### AVAILABLE DATA:
__________________________________________________
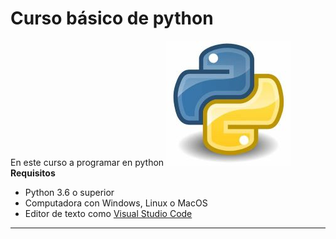 # Curso básico de python
En este curso a programar en python
![](Imagenes\LogoPython.jpg)
**Requisitos**
- Python 3.6 o superior 
- Computadora con Windows, Linux o MacOS
- Editor de texto como [Visual Studio Code](https://code.visualstudio.com/)
--------------------------------------------------------------------------

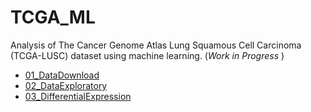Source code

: # TCGA_ML

Analysis of The Cancer Genome Atlas Lung Squamous Cell Carcinoma (TCGA-LUSC) dataset using machine learning. (*Work in Progress* )



- [01_DataDownload](01_DataDownload.md)
- [02_DataExploratory](02_DataExploratory.md)
- [03_DifferentialExpression](03_DifferentialExpression.md)
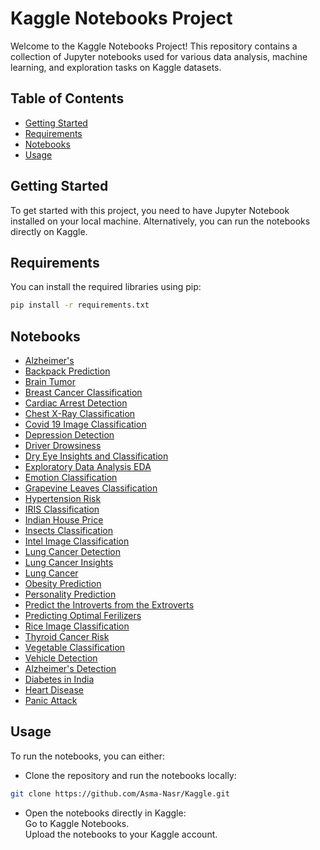 # Kaggle Notebooks Project
Welcome to the Kaggle Notebooks Project! This repository contains a collection of Jupyter notebooks used for various data analysis, machine learning, and exploration tasks on Kaggle datasets.


## Table of Contents

- [Getting Started](#getting-started)
- [Requirements](#requirements)
- [Notebooks](#Notebooks)
- [Usage](#usage)

## Getting Started

To get started with this project, you need to have Jupyter Notebook installed on your local machine. Alternatively, you can run the notebooks directly on Kaggle.

## Requirements

You can install the required libraries using pip:

```bash
pip install -r requirements.txt
```

## Notebooks

- [Alzheimer's](https://github.com/Asma-Nasr/Kaggle/tree/main/Alzheimer's)
- [Backpack Prediction](https://github.com/Asma-Nasr/Kaggle/tree/main/Backpack%20Prediction)
- [Brain Tumor](https://github.com/Asma-Nasr/Kaggle/tree/main/Brain%20Tumor)
- [Breast Cancer Classification](https://github.com/Asma-Nasr/Kaggle/tree/main/Breast%20Cancer%20Classification)
- [Cardiac Arrest Detection](https://github.com/Asma-Nasr/Kaggle/tree/main/Cardiac%20Arrest%20detection)
- [Chest X-Ray Classification](https://github.com/Asma-Nasr/Kaggle/tree/main/Chest%20X-Ray%20Classification)
- [Covid 19 Image Classification](https://github.com/Asma-Nasr/Kaggle/tree/main/Covid%2019%20Image%20Classification)
- [Depression Detection](https://github.com/Asma-Nasr/Kaggle/tree/main/Depression%20Detection)
- [Driver Drowsiness](https://github.com/Asma-Nasr/Kaggle/tree/main/Driver%20Drowsiness)
- [Dry Eye Insights and Classification](https://github.com/Asma-Nasr/Kaggle/tree/main/Dry%20Eye)
- [Exploratory Data Analysis EDA](https://github.com/Asma-Nasr/Kaggle/tree/main/EDA)
- [Emotion Classification](https://github.com/Asma-Nasr/Kaggle/tree/main/Emotions)
- [Grapevine Leaves Classification](https://github.com/Asma-Nasr/Kaggle/tree/main/Grapevine%20Leaves%20Classification)
- [Hypertension Risk](https://github.com/Asma-Nasr/Kaggle/tree/main/Hypertension%20Risk)
- [IRIS Classification](https://github.com/Asma-Nasr/Kaggle/tree/main/IRIS%20Classification)
- [Indian House Price](https://github.com/Asma-Nasr/Kaggle/tree/main/Indian%20House%20Price)
- [Insects Classification](https://github.com/Asma-Nasr/Kaggle/tree/main/Insects%20Classification)
- [Intel Image Classification](https://github.com/Asma-Nasr/Kaggle/tree/main/Intel%20Image%20Classification)
- [Lung Cancer Detection](https://github.com/Asma-Nasr/Kaggle/tree/main/Lung%20Cancer%20Detection)
- [Lung Cancer Insights](https://github.com/Asma-Nasr/Kaggle/tree/main/Lung%20Cancer%20Insights)
- [Lung Cancer](https://github.com/Asma-Nasr/Kaggle/tree/main/Lung%20Cancer)
- [Obesity Prediction](https://github.com/Asma-Nasr/Kaggle/tree/main/Obesity%20Prediction)
- [Personality Prediction](https://github.com/Asma-Nasr/Kaggle/tree/main/Personality%20Prediction)
- [Predict the Introverts from the Extroverts](https://github.com/Asma-Nasr/Kaggle/tree/main/Predict%20the%20Introverts%20from%20the%20Extroverts)
- [Predicting Optimal Ferilizers](https://github.com/Asma-Nasr/Kaggle/tree/main/Predicting%20Optimal%20Ferilizers)
- [Rice Image Classification](https://github.com/Asma-Nasr/Kaggle/tree/main/Rice%20Image%20Classification)
- [Thyroid Cancer Risk](https://github.com/Asma-Nasr/Kaggle/tree/main/Thyroid%20Cancer%20Risk)
- [Vegetable Classification](https://github.com/Asma-Nasr/Kaggle/tree/main/Vegetable%20Classification)
- [Vehicle Detection](https://github.com/Asma-Nasr/Kaggle/tree/main/Vehicle%20Detection)
- [Alzheimer's Detection](https://github.com/Asma-Nasr/Kaggle/blob/main/alzheimer-s-detection.ipynb)
- [Diabetes in India](https://github.com/Asma-Nasr/Kaggle/blob/main/diabetes-in-india.ipynb)
- [Heart Disease](https://github.com/Asma-Nasr/Kaggle/blob/main/heart-disease.ipynb)
- [Panic Attack](https://github.com/Asma-Nasr/Kaggle/blob/main/panic-attack-rf-bm.ipynb)


## Usage
To run the notebooks, you can either:

- Clone the repository and run the notebooks locally:
```bash
git clone https://github.com/Asma-Nasr/Kaggle.git
```
- Open the notebooks directly in Kaggle: \
Go to Kaggle Notebooks. \
Upload the notebooks to your Kaggle account.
__________________________________________________
### REQUIRED WORK:
In your copy of the records above, include no pictures and match every line exactly.

### EXERCISE SOLUTION:
 # Curso básico de python
En este curso a programar en python
![](Imagenes\LogoPython.jpg)
**Requisitos**
- Python 3.6 o superior 
- Computadora con Windows, Linux o MacOS
- Editor de texto como [Visual Studio Code](https://code.visualstudio.com/)
--------------------------------------------------------------------------

Source code

: # TCGA_ML

Analysis of The Cancer Genome Atlas Lung Squamous Cell Carcinoma (TCGA-LUSC) dataset using machine learning. (*Work in Progress* )



- [01_DataDownload](01_DataDownload.md)
- [02_DataExploratory](02_DataExploratory.md)
- [03_DifferentialExpression](03_DifferentialExpression.md)
 # Kaggle Notebooks Project
Welcome to the Kaggle Notebooks Project! This repository contains a collection of Jupyter notebooks used for various data analysis, machine learning, and exploration tasks on Kaggle datasets.


## Table of Contents

- [Getting Started](#getting-started)
- [Requirements](#requirements)
- [Notebooks](#Notebooks)
- [Usage](#usage)

## Getting Started

To get started with this project, you need to have Jupyter Notebook installed on your local machine. Alternatively, you can run the notebooks directly on Kaggle.

## Requirements

You can install the required libraries using pip:

```bash
pip install -r requirements.txt
```

## Notebooks

- [Alzheimer's](https://github.com/Asma-Nasr/Kaggle/tree/main/Alzheimer's)
- [Backpack Prediction](https://github.com/Asma-Nasr/Kaggle/tree/main/Backpack%20Prediction)
- [Brain Tumor](https://github.com/Asma-Nasr/Kaggle/tree/main/Brain%20Tumor)
- [Breast Cancer Classification](https://github.com/Asma-Nasr/Kaggle/tree/main/Breast%20Cancer%20Classification)
- [Cardiac Arrest Detection](https://github.com/Asma-Nasr/Kaggle/tree/main/Cardiac%20Arrest%20detection)
- [Chest X-Ray Classification](https://github.com/Asma-Nasr/Kaggle/tree/main/Chest%20X-Ray%20Classification)
- [Covid 19 Image Classification](https://github.com/Asma-Nasr/Kaggle/tree/main/Covid%2019%20Image%20Classification)
- [Depression Detection](https://github.com/Asma-Nasr/Kaggle/tree/main/Depression%20Detection)
- [Driver Drowsiness](https://github.com/Asma-Nasr/Kaggle/tree/main/Driver%20Drowsiness)
- [Dry Eye Insights and Classification](https://github.com/Asma-Nasr/Kaggle/tree/main/Dry%20Eye)
- [Exploratory Data Analysis EDA](https://github.com/Asma-Nasr/Kaggle/tree/main/EDA)
- [Emotion Classification](https://github.com/Asma-Nasr/Kaggle/tree/main/Emotions)
- [Grapevine Leaves Classification](https://github.com/Asma-Nasr/Kaggle/tree/main/Grapevine%20Leaves%20Classification)
- [Hypertension Risk](https://github.com/Asma-Nasr/Kaggle/tree/main/Hypertension%20Risk)
- [IRIS Classification](https://github.com/Asma-Nasr/Kaggle/tree/main/IRIS%20Classification)
- [Indian House Price](https://github.com/Asma-Nasr/Kaggle/tree/main/Indian%20House%20Price)
- [Insects Classification](https://github.com/Asma-Nasr/Kaggle/tree/main/Insects%20Classification)
- [Intel Image Classification](https://github.com/Asma-Nasr/Kaggle/tree/main/Intel%20Image%20Classification)
- [Lung Cancer Detection](https://github.com/Asma-Nasr/Kaggle/tree/main/Lung%20Cancer%20Detection)
- [Lung Cancer Insights](https://github.com/Asma-Nasr/Kaggle/tree/main/Lung%20Cancer%20Insights)
- [Lung Cancer](https://github.com/Asma-Nasr/Kaggle/tree/main/Lung%20Cancer)
- [Obesity Prediction](https://github.com/Asma-Nasr/Kaggle/tree/main/Obesity%20Prediction)
- [Personality Prediction](https://github.com/Asma-Nasr/Kaggle/tree/main/Personality%20Prediction)
- [Predict the Introverts from the Extroverts](https://github.com/Asma-Nasr/Kaggle/tree/main/Predict%20the%20Introverts%20from%20the%20Extroverts)
- [Predicting Optimal Ferilizers](https://github.com/Asma-Nasr/Kaggle/tree/main/Predicting%20Optimal%20Ferilizers)
- [Rice Image Classification](https://github.com/Asma-Nasr/Kaggle/tree/main/Rice%20Image%20Classification)
- [Thyroid Cancer Risk](https://github.com/Asma-Nasr/Kaggle/tree/main/Thyroid%20Cancer%20Risk)
- [Vegetable Classification](https://github.com/Asma-Nasr/Kaggle/tree/main/Vegetable%20Classification)
- [Vehicle Detection](https://github.com/Asma-Nasr/Kaggle/tree/main/Vehicle%20Detection)
- [Alzheimer's Detection](https://github.com/Asma-Nasr/Kaggle/blob/main/alzheimer-s-detection.ipynb)
- [Diabetes in India](https://github.com/Asma-Nasr/Kaggle/blob/main/diabetes-in-india.ipynb)
- [Heart Disease](https://github.com/Asma-Nasr/Kaggle/blob/main/heart-disease.ipynb)
- [Panic Attack](https://github.com/Asma-Nasr/Kaggle/blob/main/panic-attack-rf-bm.ipynb)


## Usage
To run the notebooks, you can either:

- Clone the repository and run the notebooks locally:
```bash
git clone https://github.com/Asma-Nasr/Kaggle.git
```
- Open the notebooks directly in Kaggle: \
Go to Kaggle Notebooks. \
Upload the notebooks to your Kaggle account.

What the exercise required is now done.